If you wanted somebody from the Geek Squad to set up that VPN so you can get back on PornHub to work securely from the local coffee shop, you might be out of luck. Reports have been coming in that Best Buy’s mobile nerd division is seeing sweeping layoffs. Geeks were told to stay home on Tuesday and await a call from corporate, at which point many got the surprising news that they no longer had a job. The /r/GeekSquad subreddit has been a rallying point for staff who got the axe, with the user [jaym026] posting what we assume is an AI-generated inspirational speech from Optimus Prime. Of course, it sucks for anyone to lose their job, especially with the way things are these days. Still, we’re willing to bet almost none of those affected will look back on the day they were let go from an increasingly irrelevant brick-and-mortar electronics store as a low point in their professional careers.

Speaking of having your job eliminated… We recently came across a new AI project that’s sure to replace somebody — Loki, an open-source tool for fact verification from LibrAI. From the documentation, it looks like the project ingests various online information sources, filters out vague and ambiguous statements, and then runs your question through whatever’s left. It doesn’t just tell you when a statement is false. It can also provide a correction it can back up with multiple linked sources. Though we’re generally critical of relying on AI for anything serious, an open tool that can verify facts and provide references sounds much better than an IDE plugin that generates janky Python code.

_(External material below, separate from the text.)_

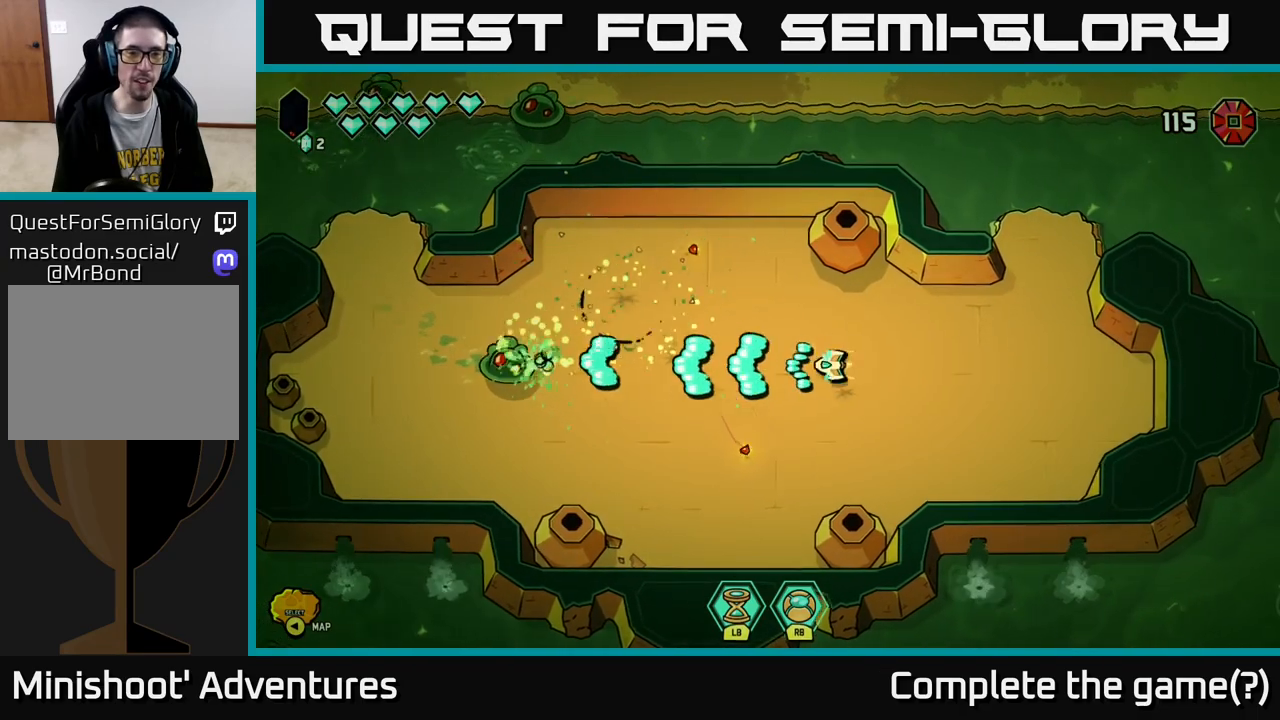
{"buttons": [], "left_stick": "center", "right_stick": "left", "events": [[250, "left_stick", "center"], [383, "R2", "up"]]}
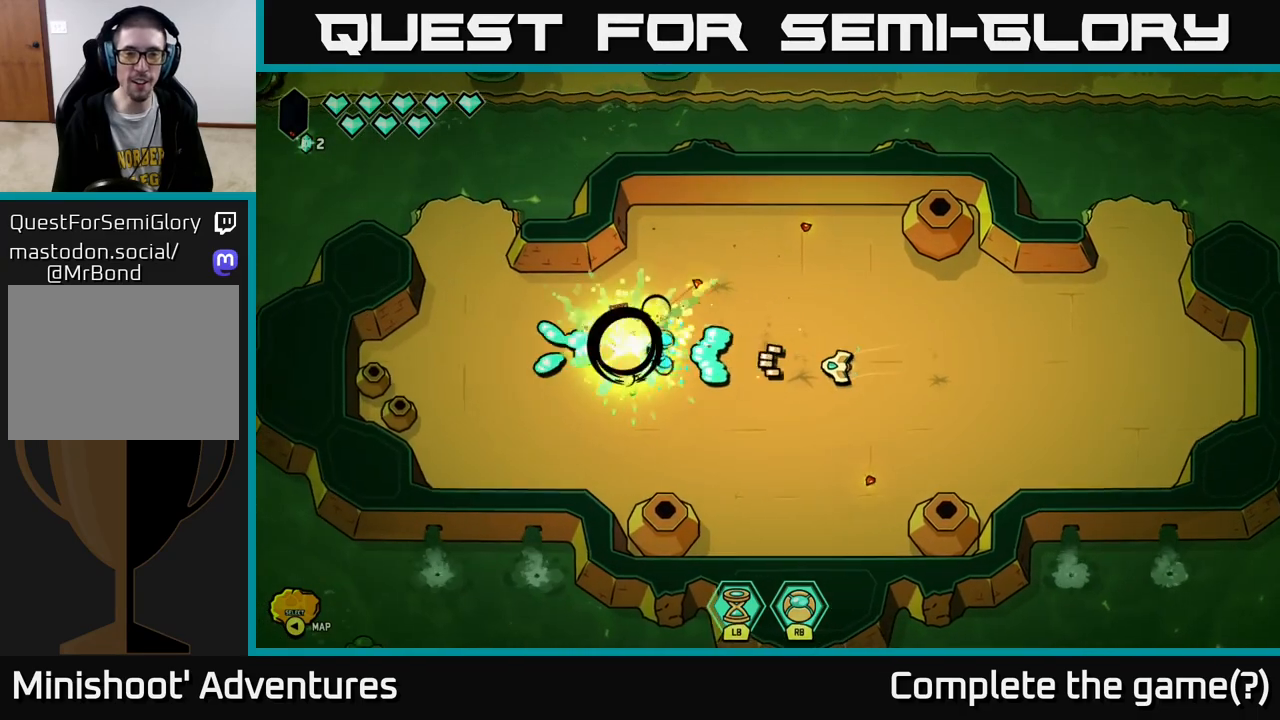
{"buttons": [], "left_stick": "up-left", "right_stick": "up-right", "events": [[33, "left_stick", "left"], [233, "right_stick", "up-right"], [450, "left_stick", "up-left"]]}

In other software news, we hear that the Team-Kodi PPA was unexpectedly retired last week. This was a popular way for users on Ubuntu and related Linux distributions to access pre-compiled builds of the open-source entertainment hub that started life as a front-end for playing videos on the original Xbox. In its place, the team is looking to provide Kodi builds as a Flatpak, which, at least in theory, would apply to more Linux users since it doesn’t rely on any particular package format. While we imagine those looking to get Kodi installed on their device will figure it out one way or another regardless of how it’s packaged up, it’s an interesting data point for how software is being distributed on Linux these days. Love them or hate them, more and more big-name software projects are moving over to some type of universal containerized executable. Good thing storage is cheap.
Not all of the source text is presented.